◆ **WORK REQUEST**:
Retype the records that come next, word for word.

◆ **RECORDS FOR PROCESSING**:
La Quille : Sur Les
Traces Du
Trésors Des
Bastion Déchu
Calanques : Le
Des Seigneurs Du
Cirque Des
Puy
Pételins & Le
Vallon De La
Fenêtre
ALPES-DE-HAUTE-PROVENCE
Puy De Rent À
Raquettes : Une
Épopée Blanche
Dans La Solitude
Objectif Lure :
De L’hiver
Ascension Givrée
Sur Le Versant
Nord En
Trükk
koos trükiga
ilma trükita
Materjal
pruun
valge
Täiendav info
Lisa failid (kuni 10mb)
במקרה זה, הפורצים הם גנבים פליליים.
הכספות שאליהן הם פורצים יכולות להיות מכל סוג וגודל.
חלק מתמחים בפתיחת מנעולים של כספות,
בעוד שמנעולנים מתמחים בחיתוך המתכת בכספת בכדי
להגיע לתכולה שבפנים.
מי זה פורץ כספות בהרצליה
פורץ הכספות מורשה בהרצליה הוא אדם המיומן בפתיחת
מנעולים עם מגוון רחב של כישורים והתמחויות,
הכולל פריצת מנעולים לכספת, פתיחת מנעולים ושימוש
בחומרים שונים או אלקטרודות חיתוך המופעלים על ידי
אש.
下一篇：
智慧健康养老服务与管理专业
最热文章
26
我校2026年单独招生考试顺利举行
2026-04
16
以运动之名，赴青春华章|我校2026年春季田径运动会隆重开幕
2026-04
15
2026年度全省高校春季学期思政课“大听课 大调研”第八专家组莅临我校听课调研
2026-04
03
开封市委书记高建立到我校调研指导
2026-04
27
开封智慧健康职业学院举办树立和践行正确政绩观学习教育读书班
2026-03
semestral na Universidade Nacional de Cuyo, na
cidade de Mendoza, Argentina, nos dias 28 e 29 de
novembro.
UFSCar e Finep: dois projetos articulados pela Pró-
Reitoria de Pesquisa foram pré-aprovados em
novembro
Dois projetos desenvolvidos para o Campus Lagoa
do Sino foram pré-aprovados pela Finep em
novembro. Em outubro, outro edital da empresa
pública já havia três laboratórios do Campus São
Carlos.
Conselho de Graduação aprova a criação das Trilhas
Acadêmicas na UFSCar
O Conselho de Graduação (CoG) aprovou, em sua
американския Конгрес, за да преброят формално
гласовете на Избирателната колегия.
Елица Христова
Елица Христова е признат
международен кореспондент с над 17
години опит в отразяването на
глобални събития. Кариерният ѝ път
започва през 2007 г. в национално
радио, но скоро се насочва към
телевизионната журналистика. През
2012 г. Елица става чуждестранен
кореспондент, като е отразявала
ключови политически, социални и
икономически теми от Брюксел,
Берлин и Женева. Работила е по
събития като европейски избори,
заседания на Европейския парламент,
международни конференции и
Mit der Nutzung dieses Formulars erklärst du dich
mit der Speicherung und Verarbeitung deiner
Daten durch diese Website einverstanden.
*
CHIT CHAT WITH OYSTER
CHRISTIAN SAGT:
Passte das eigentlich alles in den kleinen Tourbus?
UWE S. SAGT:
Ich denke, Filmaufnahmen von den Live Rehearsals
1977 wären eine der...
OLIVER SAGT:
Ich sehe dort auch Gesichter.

◆ **TASK OUTPUT**:
La Quille : Sur Les
Traces Du
Trésors Des
Bastion Déchu
Calanques : Le
Des Seigneurs Du
Cirque Des
Puy
Pételins & Le
Vallon De La
Fenêtre
ALPES-DE-HAUTE-PROVENCE
Puy De Rent À
Raquettes : Une
Épopée Blanche
Dans La Solitude
Objectif Lure :
De L’hiver
Ascension Givrée
Sur Le Versant
Nord En
Trükk
koos trükiga
ilma trükita
Materjal
pruun
valge
Täiendav info
Lisa failid (kuni 10mb)
במקרה זה, הפורצים הם גנבים פליליים.
הכספות שאליהן הם פורצים יכולות להיות מכל סוג וגודל.
חלק מתמחים בפתיחת מנעולים של כספות,
בעוד שמנעולנים מתמחים בחיתוך המתכת בכספת בכדי
להגיע לתכולה שבפנים.
מי זה פורץ כספות בהרצליה
פורץ הכספות מורשה בהרצליה הוא אדם המיומן בפתיחת
מנעולים עם מגוון רחב של כישורים והתמחויות,
הכולל פריצת מנעולים לכספת, פתיחת מנעולים ושימוש
בחומרים שונים או אלקטרודות חיתוך המופעלים על ידי
אש.
下一篇：
智慧健康养老服务与管理专业
最热文章
26
我校2026年单独招生考试顺利举行
2026-04
16
以运动之名，赴青春华章|我校2026年春季田径运动会隆重开幕
2026-04
15
2026年度全省高校春季学期思政课“大听课 大调研”第八专家组莅临我校听课调研
2026-04
03
开封市委书记高建立到我校调研指导
2026-04
27
开封智慧健康职业学院举办树立和践行正确政绩观学习教育读书班
2026-03
semestral na Universidade Nacional de Cuyo, na
cidade de Mendoza, Argentina, nos dias 28 e 29 de
novembro.
UFSCar e Finep: dois projetos articulados pela Pró-
Reitoria de Pesquisa foram pré-aprovados em
novembro
Dois projetos desenvolvidos para o Campus Lagoa
do Sino foram pré-aprovados pela Finep em
novembro. Em outubro, outro edital da empresa
pública já havia três laboratórios do Campus São
Carlos.
Conselho de Graduação aprova a criação das Trilhas
Acadêmicas na UFSCar
O Conselho de Graduação (CoG) aprovou, em sua
американския Конгрес, за да преброят формално
гласовете на Избирателната колегия.
Елица Христова
Елица Христова е признат
международен кореспондент с над 17
години опит в отразяването на
глобални събития. Кариерният ѝ път
започва през 2007 г. в национално
радио, но скоро се насочва към
телевизионната журналистика. През
2012 г. Елица става чуждестранен
кореспондент, като е отразявала
ключови политически, социални и
икономически теми от Брюксел,
Берлин и Женева. Работила е по
събития като европейски избори,
заседания на Европейския парламент,
международни конференции и
Mit der Nutzung dieses Formulars erklärst du dich
mit der Speicherung und Verarbeitung deiner
Daten durch diese Website einverstanden.
*
CHIT CHAT WITH OYSTER
CHRISTIAN SAGT:
Passte das eigentlich alles in den kleinen Tourbus?
UWE S. SAGT:
Ich denke, Filmaufnahmen von den Live Rehearsals
1977 wären eine der...
OLIVER SAGT:
Ich sehe dort auch Gesichter.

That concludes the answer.